If you can spot it on sensors I would assume you can at least try to shoot it too...

It would be a good reason to have some armament on even a small merchant besides trying to fight off the occasional pirate or whatever...
 
Question... What about allowing ships to use their weapons to zap these small offending objects? Couldn't a ship with some point defense system aboard simply turn something somewhat dangerous like a small rock into a number of even smaller ones to avoid damage?
If you can spot it on sensors I would assume you can at least try to shoot it too...

It would be a good reason to have some armament on even a small merchant besides trying to fight off the occasional pirate or whatever...

I didn't want to post the whole series, it's in my TC Universe, but yes I discuss this- if one were doing it CT style, the thing to do is constantly run Anti-Missile and Auto-Evade, treat the incoming object as an unguided missile that is not tracking per se, and play Asteroids or evade them in most cases.

These programs would only kick in for uncharted objects, in a settled system that would be only very very small rocks/ice. Otherwise flight paths would be set to avoid everything, under normal conditions.

Just a thought on this in the context of frac-C- faster you are going, less time you have to detect and avoid/shoot threatening objects since say a 2:1 time dilation would result in a 60 second alert being only 30 seconds of reaction and burn. A big reason why I wouldn't want to go much past .8C even if I had the tools to clear them.
 
T5 to the rescue! It may not be that great of a game, but it is an awesome reference book for creative Traveller Refs. Lots of great ideas seen from the reference point of Traveller. It's like a printed volume of Marc's Ref's notes. Incomplete, maybe, and not quite ready for prime-time. But helpful to this CT Ref.
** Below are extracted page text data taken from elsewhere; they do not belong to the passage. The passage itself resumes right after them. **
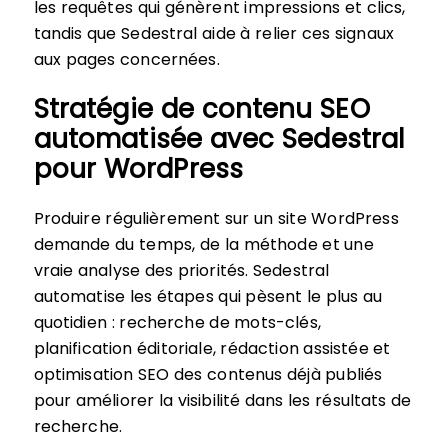
les requêtes qui génèrent impressions et clics,
tandis que Sedestral aide à relier ces signaux
aux pages concernées.
Stratégie de contenu SEO
automatisée avec Sedestral
pour WordPress
Produire régulièrement sur un site WordPress
demande du temps, de la méthode et une
vraie analyse des priorités. Sedestral
automatise les étapes qui pèsent le plus au
quotidien : recherche de mots-clés,
planification éditoriale, rédaction assistée et
optimisation SEO des contenus déjà publiés
pour améliorer la visibilité dans les résultats de
recherche.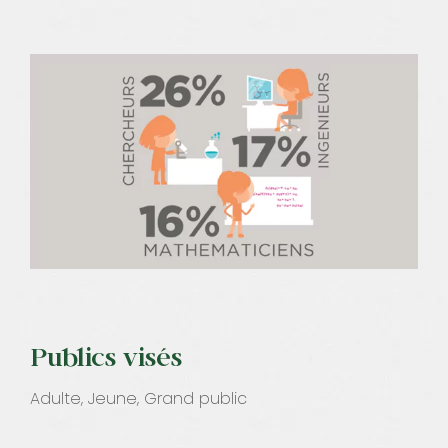
Publics visés
Adulte, Jeune, Grand public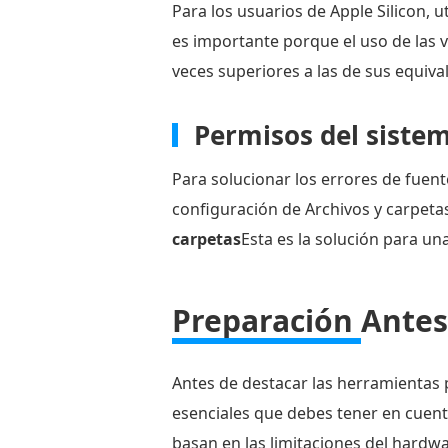
Para los usuarios de Apple Silicon, 
Copiar
es importante porque el uso de las v
DVD
veces superiores a las de sus equival
en
Mac
Permisos del siste
con
Leawo
Para solucionar los errores de fuen
DVD
configuración de Archivos y carpetas
Ripper
carpetas
Esta es la solución para un
Método
5.
Copiar
Preparación
Antes
DVD
en
Antes de destacar las herramientas 
Mac
esenciales que debes tener en cuen
con
basan en las limitaciones del hard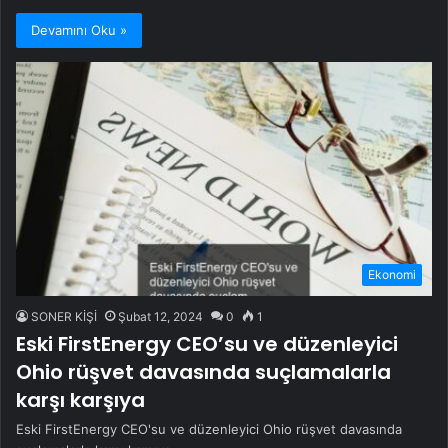
Devamını Oku »
Ekonomi
SONER KİŞİ
Şubat 12, 2024
0
1
Eski FirstEnergy CEO’su ve düzenleyici
Ohio rüşvet davasında suçlamalarla
karşı karşıya
Eski FirstEnergy CEO'su ve düzenleyici Ohio rüşvet davasında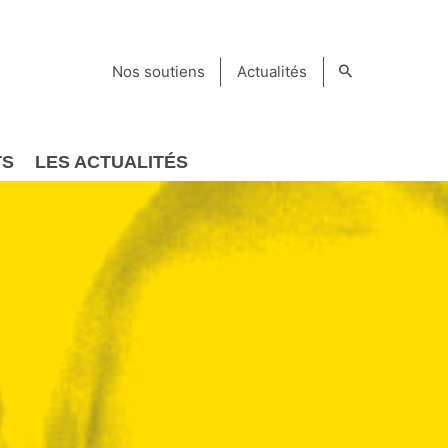
Nos soutiens
Actualités
TS
LES ACTUALITÉS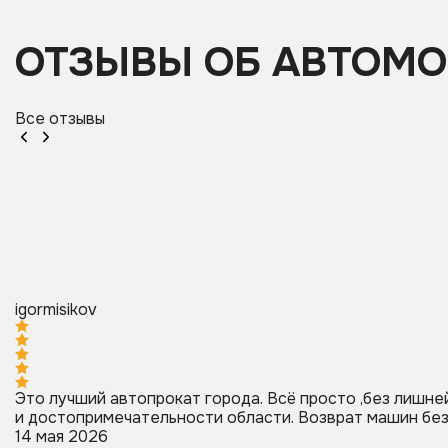
ОТЗЫВЫ ОБ АВТОМ
Все отзывы
igormisikov
Это лучший автопрокат города. Всё просто ,без лишней
и достопримечательности области. Возврат машин без пр
14 мая 2026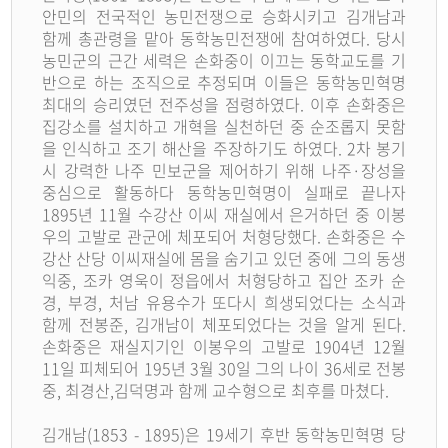
안민의 전국적인 농민전쟁으로 승화시키고 김개남과
함께 총관령을 맡아 동학농민전쟁에 참여하였다. 당시
농민군의 근간 세력은 손화중이 이끄는 동학교도를 기
반으로 하는 조직으로 추정되며 이들은 동학농민혁명
최대의 승리였던 전주성을 점령하였다. 이후 손화중은
집강소를 설치하고 개혁을 실천하던 중 순조롭지 못함
을 인식하고 조기 해산을 주장하기도 하였다. 2차 봉기
시 강력한 나주 민보군을 제어하기 위해 나주·장성을
중심으로 활동하다 동학농민혁명이 실패로 끝나자
1895년 11월 수강산 이씨 재실에서 은거하던 중 이봉
우의 고발로 관군에 체포되어 처형당했다. 손화중은 수
강산 산당 이씨재실에 몸을 숨기고 있던 중에 그의 동생
익중, 조카 영욱이 정읍에서 처형당하고 집안 조카 순
경, 부경, 처남 유용수가 또다시 희생되었다는 소식과
함께 전봉준, 김개남이 체포되었다는 것을 알게 된다.
손화중은 재실지기인 이봉우의 고발로 1904년 12월
11일 피체되어 195년 3월 30일 그의 나이 36세로 전봉
중, 최경산,김덕명과 함께 교수형으로 최후를 마쳤다.
김개남(1853 - 1895)은 19세기 후반 동학농민혁명 당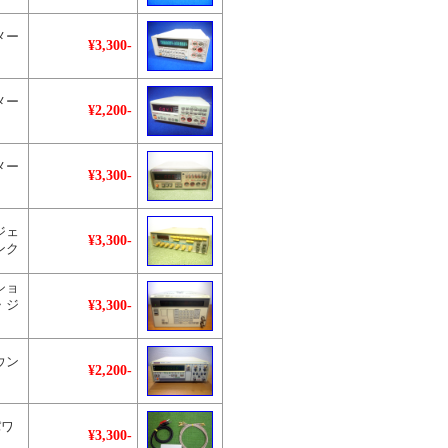
メー
¥3,300-
メー
¥2,200-
メー
¥3,300-
ジェ
¥3,300-
ンク
ショ
¥3,300-
・ジ
ウン
¥2,200-
パワ
¥3,300-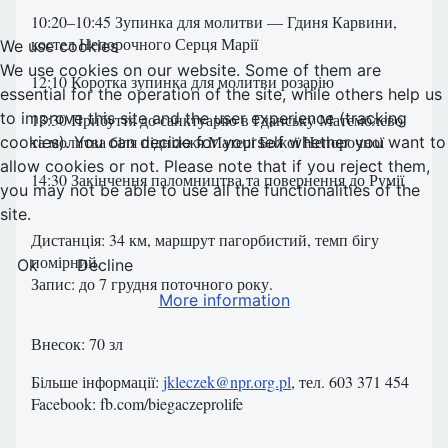
10:20–10:45 Зупинка для молитви — Гдиня Карвини,
костел Непорочного Серця Марії
We use cookies
We use cookies on our website. Some of them are
12:10 Коротка зупинка для молитви розарію
essential for the operation of the site, while others help us
to improve this site and the user experience (tracking
13:30 Прибуття до санктуарію в Гданську Матемблево
та молитва біля підніжжя Матері Божої Непорочної
cookies). You can decide for yourself whether you want to
allow cookies or not. Please note that if you reject them,
14:30 Закінчення паломництва та повернення до Румії
you may not be able to use all the functionalities of the
site.
Дистанція: 34 км, маршрут пагорбистий, темп бігу
помірний.
Ok
Decline
Запис: до 7 грудня поточного року.
More information
Внесок: 70 зл
Більше інформації:
jkleczek@npr.org.pl
, тел. 603 371 454
Facebook: fb.com/biegaczeprolife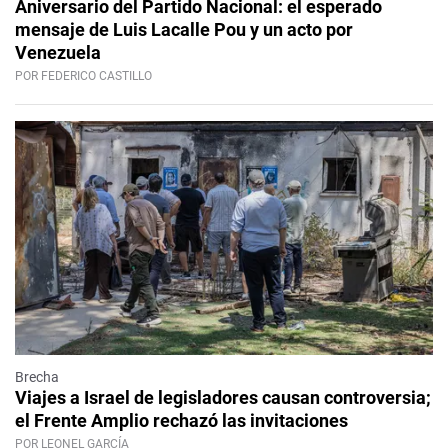
Aniversario del Partido Nacional: el esperado
mensaje de Luis Lacalle Pou y un acto por
Venezuela
POR FEDERICO CASTILLO
Brecha
Viajes a Israel de legisladores causan controversia;
el Frente Amplio rechazó las invitaciones
POR LEONEL GARCÍA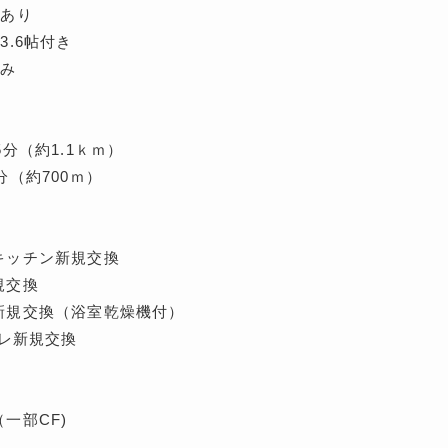
スあり
3.6帖付き
済み
分（約1.1ｋｍ）
分（約700ｍ）
キッチン新規交換
規交換
新規交換（浴室乾燥機付）
イレ新規交換
一部CF)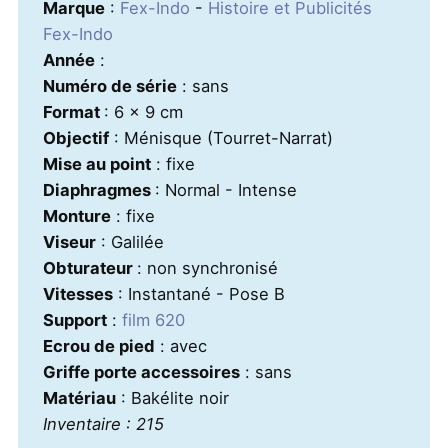
Marque
:
Fex-Indo
-
Histoire et Publicités
Fex-Indo
Année
:
Numéro de série
: sans
Format
: 6 x 9 cm
Objectif
: Ménisque (Tourret-Narrat)
Mise au point
: fixe
Diaphragmes
: Normal - Intense
Monture
: fixe
Viseur
: Galilée
Obturateur
: non synchronisé
Vitesses
: Instantané - Pose B
Support
:
film 620
Ecrou de pied
: avec
Griffe porte accessoires
: sans
Matériau
: Bakélite noir
Inventaire : 215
On page 365, Marc discusses NAFAL drives. Not As Fast As Light drives. There's a nice chart that shows time to the drive's max, real time, perceived time, and fraction of light speed.

The limit of standard Traveller M-Drives is 1,000 diameters (usually, the system's star). The M-Drive drops to 1% efficiency after that.

NAFAL drives are needed to go interstellar distances if the Jump Drive isn't used, and that takes....A LOT OF TIME. For example, a ship equipped with a 0.5c NAFAL drive can make it to a system 10 parsecs away in 3400 weeks (9.3 years). The occupants of that ship only age 2950 weeks (just over 8 years), due to relativity.

I labeled the thread "CT ONLY", but this is a nifty idea to bring into a CT game.